Issue (i): Whether the difference between the book value and the realisable value of stock-in-trade/work-in-progress transferred on amalgamation could be brought to tax in the hands of the amalgamating companies.
Analysis: The business had not been discontinued on the relevant closing date, and the amalgamation was sanctioned by the High Court with appointed dates fixed under the scheme. The Court distinguished dissolution cases and held that the principle of valuing closing stock at market value on termination of business did not apply to a continuing business under an approved amalgamation. It further held that the introduction of section 43C of the Income-tax Act, 1961 supported the position that the earlier law did not authorise taxation of the revaluation difference in the hands of the amalgamating company. The approved amalgamation could not be treated as a tax-avoidance device merely on that account.

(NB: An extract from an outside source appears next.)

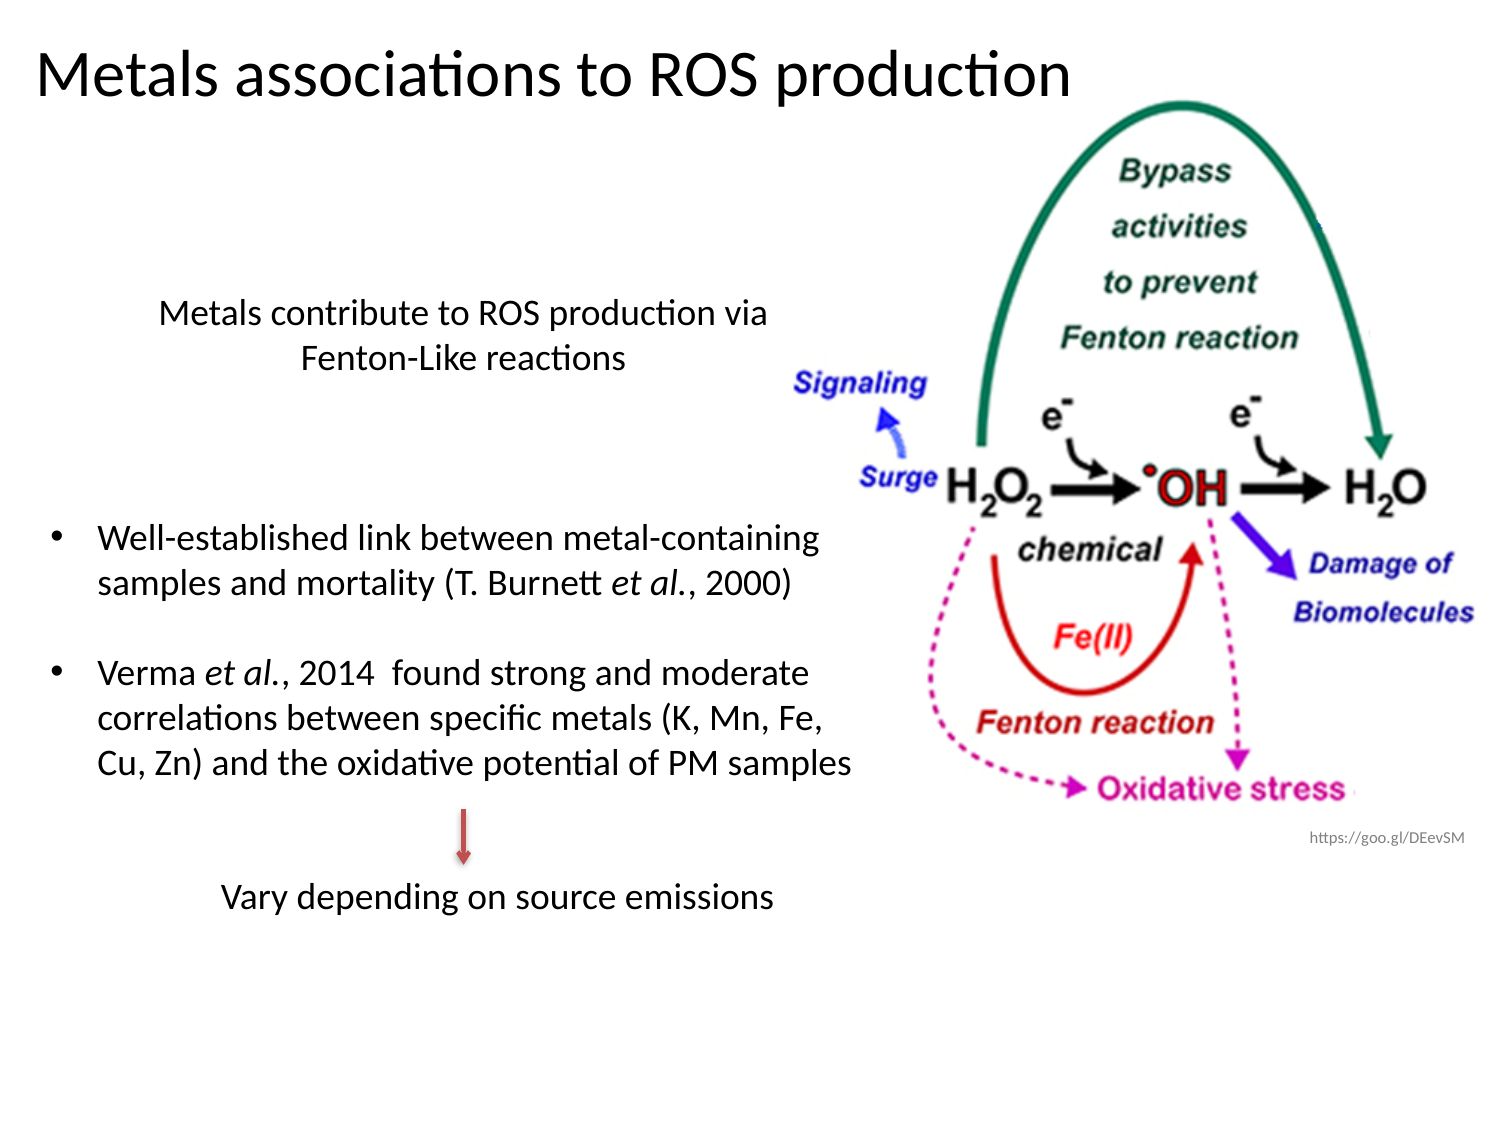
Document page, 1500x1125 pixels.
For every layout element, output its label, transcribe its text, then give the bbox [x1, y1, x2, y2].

Conclusion: The revaluation surplus was not taxable in the hands of the amalgamating companies.
Issue (ii): Whether reassessment under section 147(a) was valid when the reassessment notice was issued to amalgamating companies that had already merged, and whether there was failure to disclose fully and truly all material facts.

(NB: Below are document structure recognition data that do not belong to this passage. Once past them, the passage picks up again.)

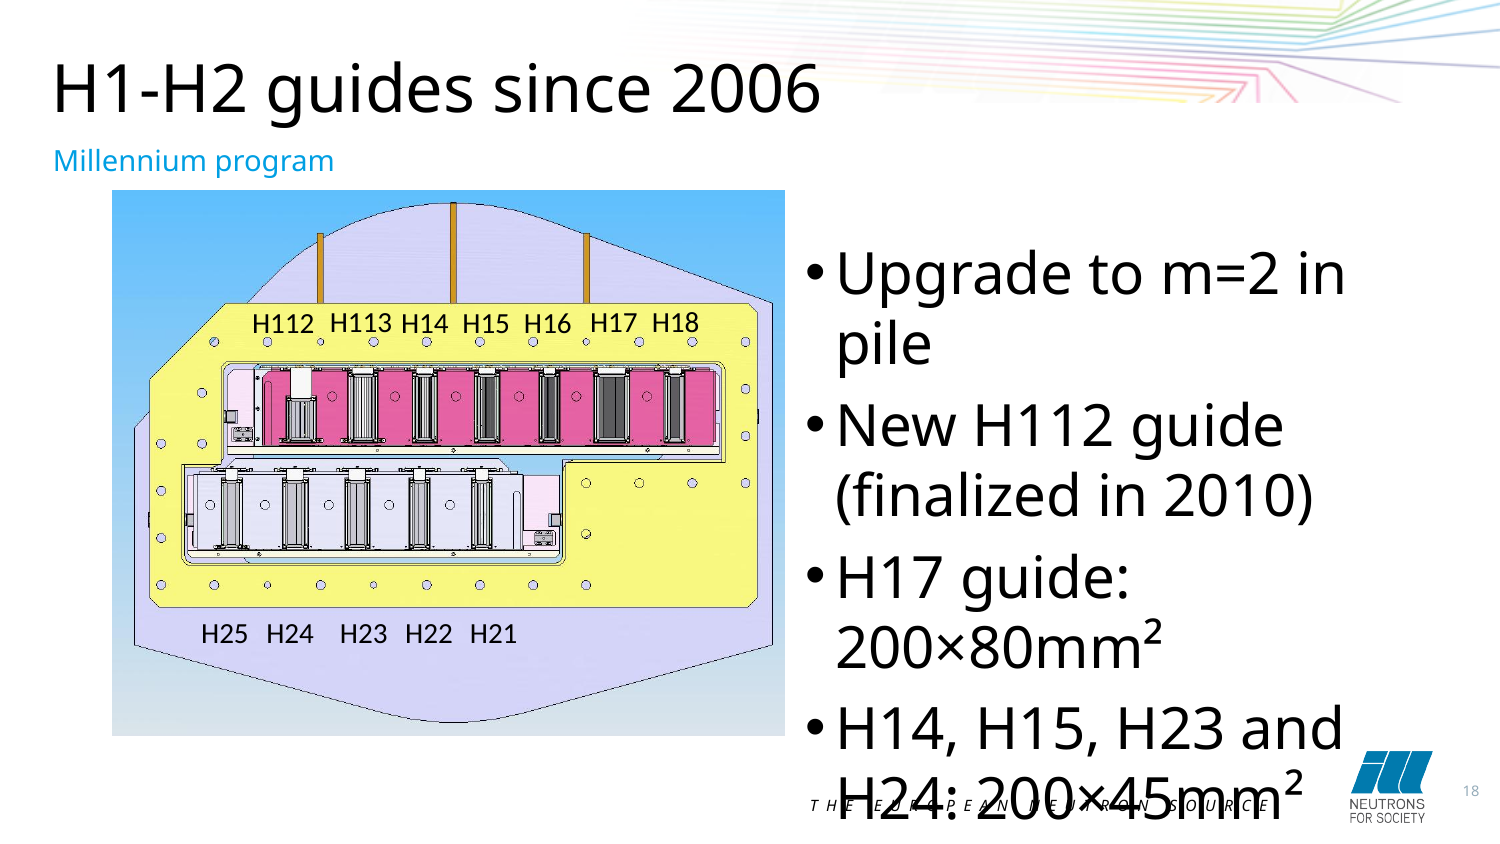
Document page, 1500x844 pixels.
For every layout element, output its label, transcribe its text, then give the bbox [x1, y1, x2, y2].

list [111, 190, 785, 736]
list Upgrade to m=2 in pile New H112 guide (finalized in 2010) H17 guide: 200×80mm² H14, H15, H23 and H24: 200×45mm² [790, 229, 1458, 680]
list H1-H2 guides since 2006 [36, 38, 1469, 149]
picture [614, 0, 1500, 103]
list Millennium program [38, 134, 1469, 194]
picture [1350, 751, 1433, 823]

Analysis: The Court found that the Assessing Officer was aware of the amalgamation and had even made the original assessment on the amalgamated company as successor. The assessee had informed the Assessing Officer of the amalgamation and enclosed the sanctioned scheme. Non-filing of the valuation report did not amount to suppression of primary facts because the report was only an estimate of market value and did not itself create income. A notice issued in the name of a company that had ceased to exist after amalgamation went to the root of jurisdiction and was not a curable defect. The reopening under section 147(a) therefore lacked valid foundation.
Conclusion: The reassessment proceedings were invalid and the notices were without jurisdiction.
Final Conclusion: The assessee succeeded on the merits of taxability and on the jurisdictional challenge to reopening, while the departmental appeal failed.
Ratio Decidendi: In an approved amalgamation where the business continues and the Assessing Officer is aware of the amalgamation, the difference between book value and realisable value of stock-in-trade is not taxable in the hands of the amalgamating company, and reassessment cannot be sustained under section 147(a) absent failure to disclose primary facts; a notice issued to a non-existent amalgamating company is jurisdictionally void.